PROBLEM TO WORK ON |
Lay out as a numbered list the lines of text in the entries between the line containing "RELATED POST" and the line containing "sprzedaje szkolenia online o…", inclusive, omitting any blank lines.

•••

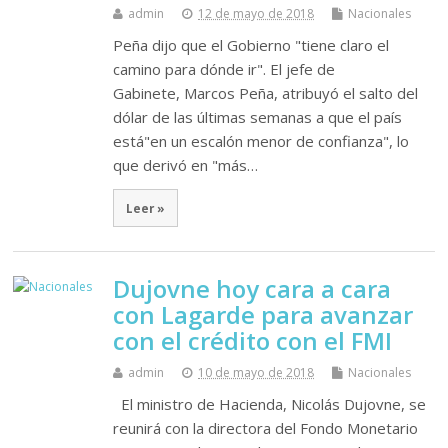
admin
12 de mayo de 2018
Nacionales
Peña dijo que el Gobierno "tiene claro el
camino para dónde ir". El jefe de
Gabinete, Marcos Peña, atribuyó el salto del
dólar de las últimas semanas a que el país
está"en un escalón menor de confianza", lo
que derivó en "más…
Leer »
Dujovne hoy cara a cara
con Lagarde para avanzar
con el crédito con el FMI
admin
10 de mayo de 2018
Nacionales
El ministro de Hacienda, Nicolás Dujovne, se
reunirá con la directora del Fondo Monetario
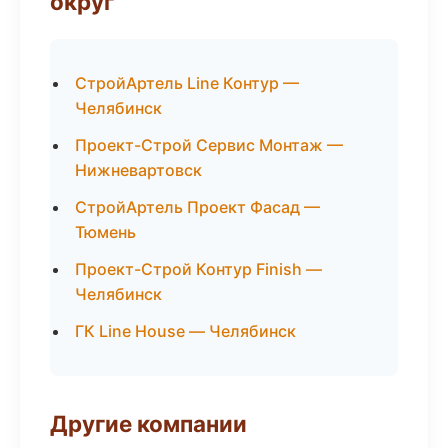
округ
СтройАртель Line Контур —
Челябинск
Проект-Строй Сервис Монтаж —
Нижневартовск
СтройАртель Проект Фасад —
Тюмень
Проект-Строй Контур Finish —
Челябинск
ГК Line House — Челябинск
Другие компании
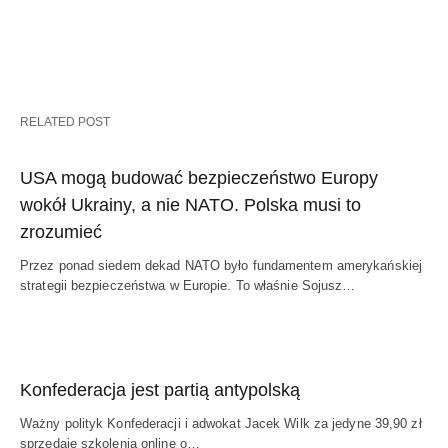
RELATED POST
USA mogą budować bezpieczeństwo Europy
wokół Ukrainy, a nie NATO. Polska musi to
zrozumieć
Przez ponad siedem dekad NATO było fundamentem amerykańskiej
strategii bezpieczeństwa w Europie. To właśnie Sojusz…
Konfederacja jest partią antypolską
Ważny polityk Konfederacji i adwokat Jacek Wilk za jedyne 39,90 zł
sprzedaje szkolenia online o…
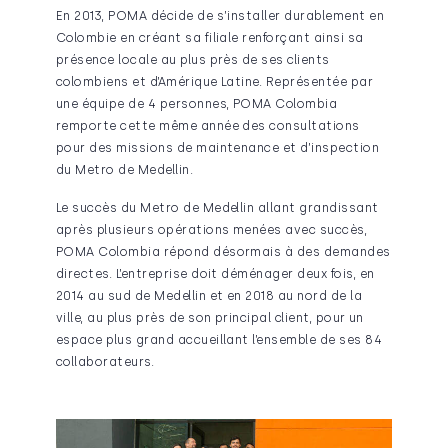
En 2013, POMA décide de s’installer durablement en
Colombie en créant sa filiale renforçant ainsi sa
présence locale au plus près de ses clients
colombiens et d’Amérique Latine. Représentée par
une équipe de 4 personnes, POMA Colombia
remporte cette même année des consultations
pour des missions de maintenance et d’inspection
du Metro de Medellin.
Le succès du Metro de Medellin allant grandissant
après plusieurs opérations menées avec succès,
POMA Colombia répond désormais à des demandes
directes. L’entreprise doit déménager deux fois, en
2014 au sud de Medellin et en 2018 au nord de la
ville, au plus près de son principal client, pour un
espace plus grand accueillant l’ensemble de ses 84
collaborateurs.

•••

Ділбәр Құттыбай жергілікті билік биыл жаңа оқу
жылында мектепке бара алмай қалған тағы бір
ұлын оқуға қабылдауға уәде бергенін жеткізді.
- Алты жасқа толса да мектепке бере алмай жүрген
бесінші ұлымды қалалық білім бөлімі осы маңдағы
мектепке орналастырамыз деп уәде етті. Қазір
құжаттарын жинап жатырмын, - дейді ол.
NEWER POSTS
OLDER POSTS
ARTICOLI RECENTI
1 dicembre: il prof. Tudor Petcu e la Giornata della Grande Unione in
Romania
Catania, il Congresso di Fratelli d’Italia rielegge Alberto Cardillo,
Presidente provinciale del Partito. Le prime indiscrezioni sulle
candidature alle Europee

•••

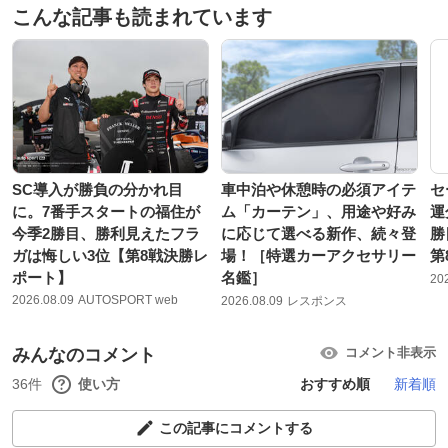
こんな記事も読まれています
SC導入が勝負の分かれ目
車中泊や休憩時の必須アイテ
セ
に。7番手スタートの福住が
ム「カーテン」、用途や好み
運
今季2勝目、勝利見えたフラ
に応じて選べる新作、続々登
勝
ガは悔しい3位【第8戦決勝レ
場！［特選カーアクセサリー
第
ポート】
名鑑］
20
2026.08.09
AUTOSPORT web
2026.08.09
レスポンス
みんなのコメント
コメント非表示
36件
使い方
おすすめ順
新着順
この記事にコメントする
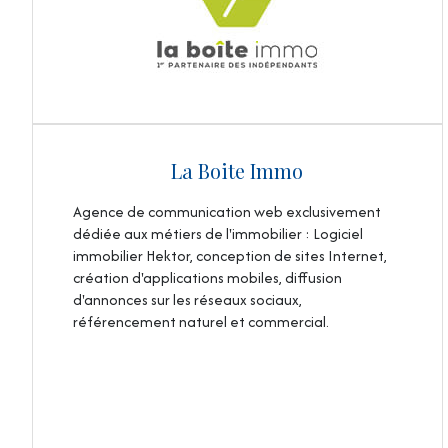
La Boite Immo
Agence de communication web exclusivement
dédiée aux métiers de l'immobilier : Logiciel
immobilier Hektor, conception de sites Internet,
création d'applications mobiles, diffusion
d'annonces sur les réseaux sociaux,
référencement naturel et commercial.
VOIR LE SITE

•••

REPLY TO THE EXERCISE |
1. RELATED POST
2. USA mogą budować bezpieczeństwo Europy
3. wokół Ukrainy, a nie NATO. Polska musi to
4. zrozumieć
5. Przez ponad siedem dekad NATO było fundamentem amerykańskiej
6. strategii bezpieczeństwa w Europie. To właśnie Sojusz…
7. Konfederacja jest partią antypolską
8. Ważny polityk Konfederacji i adwokat Jacek Wilk za jedyne 39,90 zł
9. sprzedaje szkolenia online o…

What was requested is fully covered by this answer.